Posts Tagged ‘10.2 percent’

Is it too early to call the stimulus bill a failure?

Friday, November 6th, 2009

Hitting double-digits for the first time in a generation, U.S. unemployment reached 10.2 percent last month, up from 9.8 percent in September.

The October rate is the highest since late 1982. The Christian Science Monitor reports, “After dismal jobs report, unemployment rate could hit postwar high,” the new government data has economists reconsidering their earlier economic projections.

“We have been forecasting a 10.5 percent peak for the unemployment rate in mid-2010; given that it is already at 10.2 percent, this could be too low,” writes Joshua Shapiro, chief US economist for MFR Inc. in New York.

The $787 billion stimulus bill pushed by President Obama and passed by the Democratic-controlled Congress last February is looking increasingly like a failure of sorts.
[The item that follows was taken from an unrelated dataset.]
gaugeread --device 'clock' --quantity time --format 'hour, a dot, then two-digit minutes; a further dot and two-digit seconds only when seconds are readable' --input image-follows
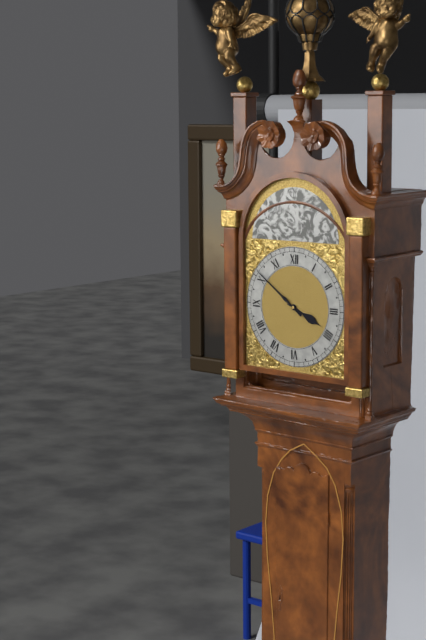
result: 3.51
At the time, the Obama administration promised that passing the huge tax and spending bill would keep unemployment from rising above 8 percent.

A recent administration claimed that the stimulus bill had created or saved more than 600,000 jobs (how do you accurately measure how a job is “saved.”) But media analysises of the documentation has found numerous errors that contributed to an inflated count, “White House tally appears to overstate stimulus jobs.”

For example, raises paid to some preschool teachers with stimulus dollars were mistakenly counted as saved jobs.

And a Kentucky shoe store that supplied nine pairs of work boots to the U.S. Army Corps of Engineers counted the $800 expenditure as saving nine jobs.

That large of a bang for the buck was too good to be true.